2. 柴胡加竜骨牡蠣湯(さいこかりゅうこつぼれいとう)
漢方医学では体は健康体であっても、ストレスや精神疲労、うつ症状がある男性は男性不妊やインポテンツ・EDを起こしやすいと考えられています。このような状態を「気滞」と呼びます。
柴胡加竜骨牡蠣湯に含まれる柴胡、桂皮、竜骨、牡蠣が不眠や不安、ストレスや精神疲労を軽減させ、男性機能改善をもたらします。ED症状改善効果や早漏症(PE)改善効果があると言われています。イライラしやすい心因性EDの方に効果的です。
ED症状に効果のある漢方薬その3.
3. 桂皮加竜骨牡蠣湯(けいしかりゅうこつぼれいとう)
もともと虚弱体質・神経質で、更にストレスや精神疲労、うつ症状などがあり、些細なことで興奮しやすい男性は柴胡加竜骨牡蠣湯よりも桂皮加竜骨牡蠣湯が有効です。

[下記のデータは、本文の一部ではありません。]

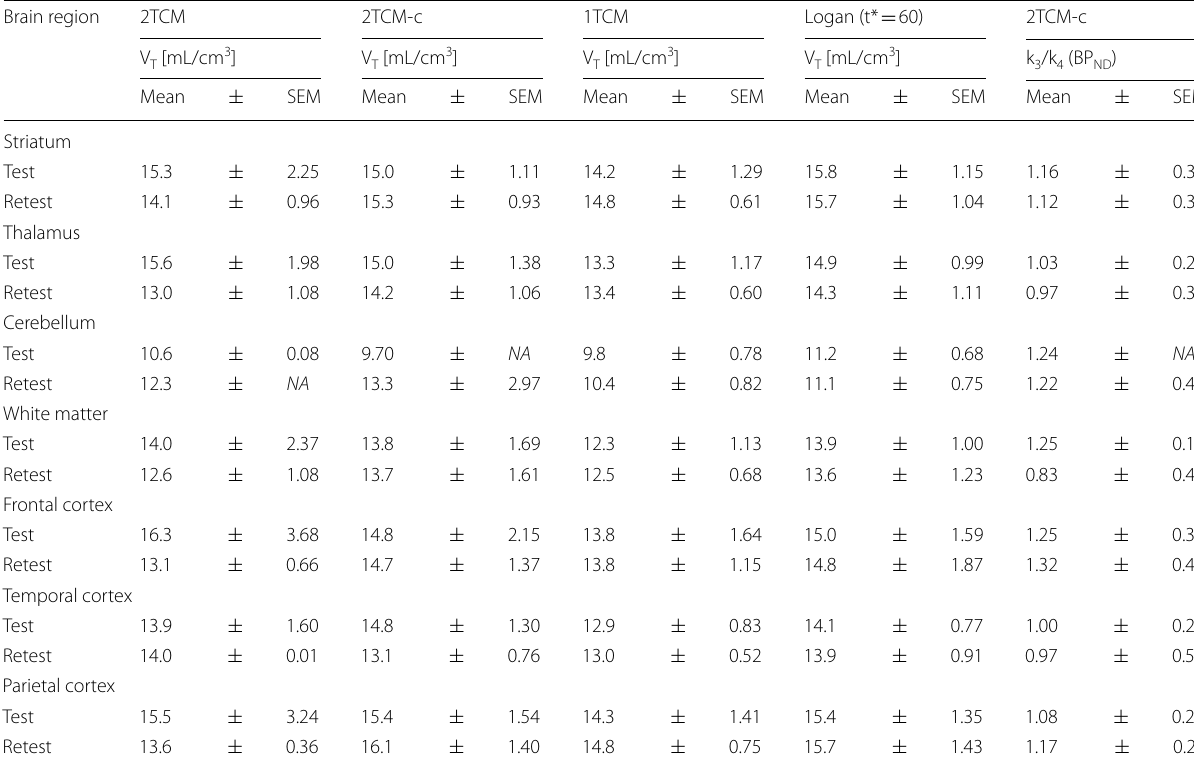
- and BP for test-, and retest scans T ND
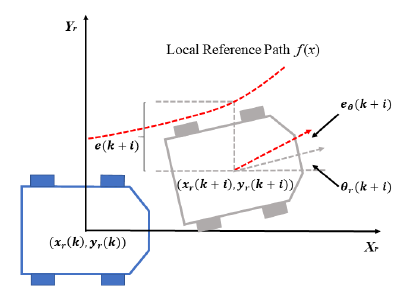
Figure 6. The definition of tracking error and yaw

桂皮加竜骨牡蠣湯には神経の興奮を抑える作用があります。また桂皮には発汗作用があるため、緊張が強く手や脇の下に汗をかきやすい人に適しています。不安の強い心因性EDの方に効果的です。
ED症状に効果のある漢方薬その4.
4. 補中益気湯(ほちゅうえっきとう)
倦怠感や疲労感が強く、虚弱体質な方には補中益気湯が有効です。補中益気湯には精子の数を増やしたり、運動能を高めたりする作用もありますので、EDや男性更年期障害(LOH症候群)の方のみならず、男性不妊の方にも効果があります。
ED治療薬と漢方薬の併用
漢方薬は器質性EDよりも心因性EDに対して効果的です。またED治療薬であるバイアグラ、レビトラ、シアリスと併用することで相乗効果も期待できます。ただし漢方薬は体質改善が主な作用ですので、ED治療薬のような即効性はありません。効果が認められるまでに時間を要しますので、その点は注意が必要です。現在、漢方薬は処方しておりませんが、皆様のご要望が強い場合は今後導入を検討させて頂きます。